Moonhead alters the modus operandi a bit, stretching song lengths and forging a provocative, embryonic bond between wiry, Television-styled guitar interplay and groove-conscious kraut-rock rhythms (held in place by Jozef Becker’s incredibly focused drumming). The next time you need to win a sucker bet, dare your mark to sit through all of the feral “Crawl Piss Freeze” in the dark.

As if to prove there are times when shirt-renders just wanna have fun, too, the band allowed itself to get a little loopy on In the Spanish Cave. Kyser’s voice — while by no means “normal” — sounds apropos in the eccentric hootenanny environs of “Mr. Limpet” and “Ahr-Skidar,” but the rustic accouterments don’t particularly suit the band. (The US and UK CDs are different. The American adds one bonus track, “Munich Eunich”; the British appends the entire subsequent Bottom Feeders EP as well.)

The six-song Bottom Feeders is much more effective, particularly a spine-tingling version of Jimmy Reed’s “Ain’t That Loving You Baby” that sounds like it could have been recorded right after a trip to the crossroads.

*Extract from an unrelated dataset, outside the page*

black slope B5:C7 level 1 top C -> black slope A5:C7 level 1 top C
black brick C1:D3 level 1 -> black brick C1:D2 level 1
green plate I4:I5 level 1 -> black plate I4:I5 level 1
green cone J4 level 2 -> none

That mood was apparently intensified by another trek — this one corporeal — behind the Iron Curtain, where Thin White Rope became the first American indie band to tour the Soviet Union. The subsequent Red Sun EP is fittingly grim, both in its choice of cover versions (including Gene Pitney’s “Town Without Pity,” Marty Robbins’ “They’re Hanging Me Tonight” and Lee Hazlewood’s “Some Velvet Morning”) and its acoustic reworking of the title track, which further darkens one of Spanish Cave‘s bleaker numbers.

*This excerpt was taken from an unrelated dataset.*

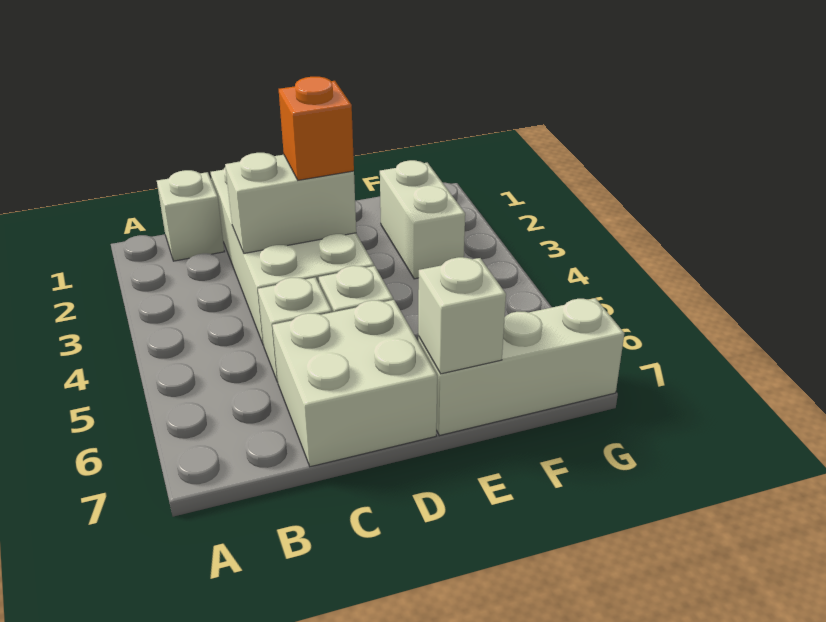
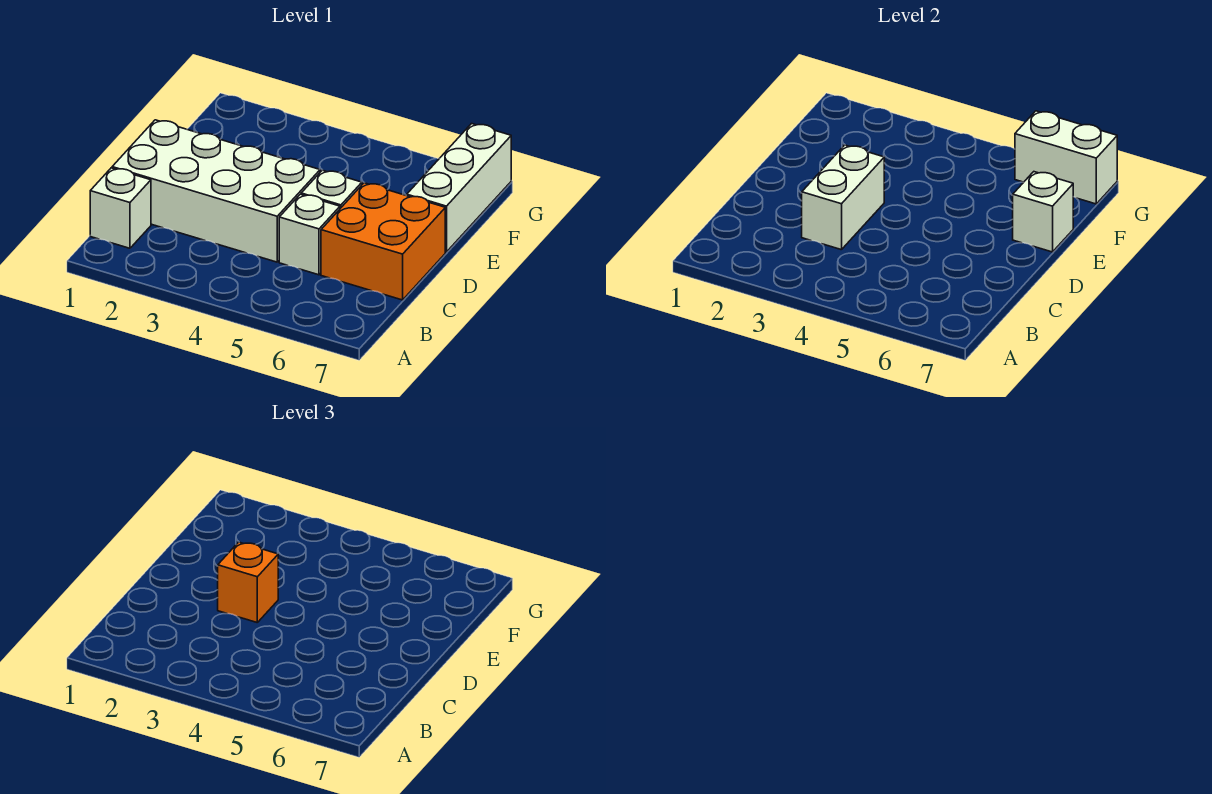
white brick C6:D7 level 1 -> orange brick C6:D7 level 1
white brick F2:F3 level 1 -> white brick G6:G7 level 2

Released through a major label, Sack Full of Silver is the first full-on studio documentation of the band’s visceral improv style, rife as it is with songs (like “On the Floe”) that rise and fall on crests of post-Hendrix controlled feedback. To thicken the sonic miasma even further, Kyser and new drummer Matthew Abourezk perform a long, loving do-si-do in the framework of a faithful (if rocked-up) rendition of Can’s “Yoo Doo Right.” It all comes together here: Kyser’s lyrics and vocals have never been so direct and shattering (“Sometimes I make burns on my arms / ‘Cause it moves that feeling from my heart to my arms”), while a widened instrumental palette fleshes out the group’s sound.

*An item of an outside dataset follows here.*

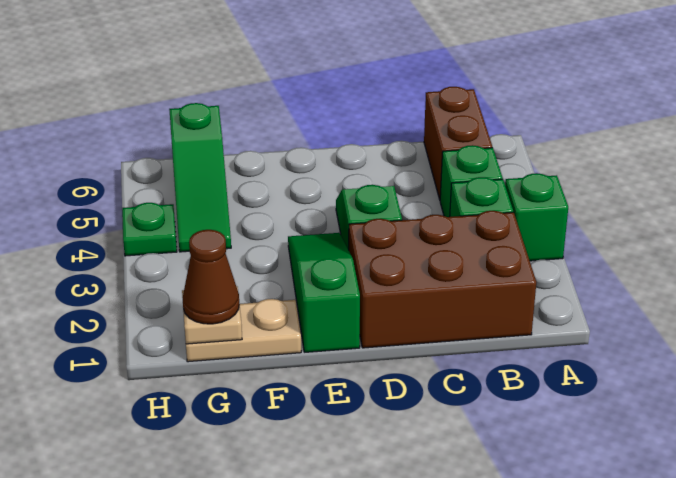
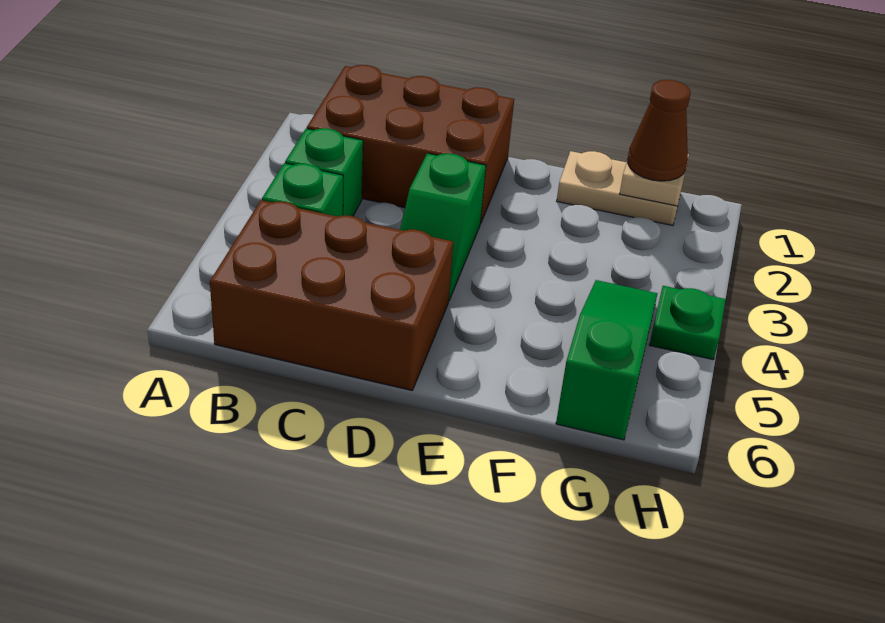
green brick A3 level 1 -> none
brown brick B5:B6 level 1 -> brown brick B5:D6 level 1
green slope E1:E3 level 1 top 1 -> none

Squatter’s Rights is a six-song EP of cover versions, only some of which have previously been issued on tribute albums.

On The Ruby Sea, Kyser (whose vocal affectations grew more irritating with each passing year) cements his reputation as manic sound sculptor and Americana-grounded troubadour. While he wrings some fittingly wrenching sounds from his six-string on songs like “Midwest Flower,” he seems more concerned with creating atmospheres, which he does most effectively on the title track’s netherworld ballet. Less edgy than its recent predecessors, The Ruby Sea does explore other planes: witness the neo-bluegrass “Tina and Glen” and the creepily sweet music box tinkling that imbues “Puppet Dog.”

Given Thin White Rope’s stellar live reputation, it’s surprising the band took eight years to release its first concert disc, but The One That Got Away was worth the wait. Recorded in Belgium (where the band was big), the generous two-disc set preserves the uniquely capricious experience of a TWR show, from moments of straight-ahead rock power (“Not Your Fault”) to death-knell balladry (“Some Velvet Morning”) to bulging-vein attempts to tear the roof and walls off the sucka (the electrifying howl “Eleven”). As ever, the band plays without the slightest awareness that it’s under audience scrutiny, which helps explain how, after more than an hour of ups and downs, Thin White Rope scours its quiver and pulls out both Bob Dylan’s “Outlaw Blues” and Hawkwind’s “Silver Machine.”

When Worlds Collide and Spoor were both released after the band split up so Kyser could dedicate himself to a career in botany (no joke: the guy’s got a graduate degree!). The albums overlap to some extent, but both possess worthwhile individual highlights. The Spanish release is more of a career overview, collecting 19 songs that span the first six years of TWR’s existence. Spoor is more of a trinket for diehards, with its loving demo/remix recapitulation of favorites, including a terrific rendition of the Stooges’ “Little Doll” and the primordial stomp “Ants Are Cavemen,” both from a Sub Pop 7-inch.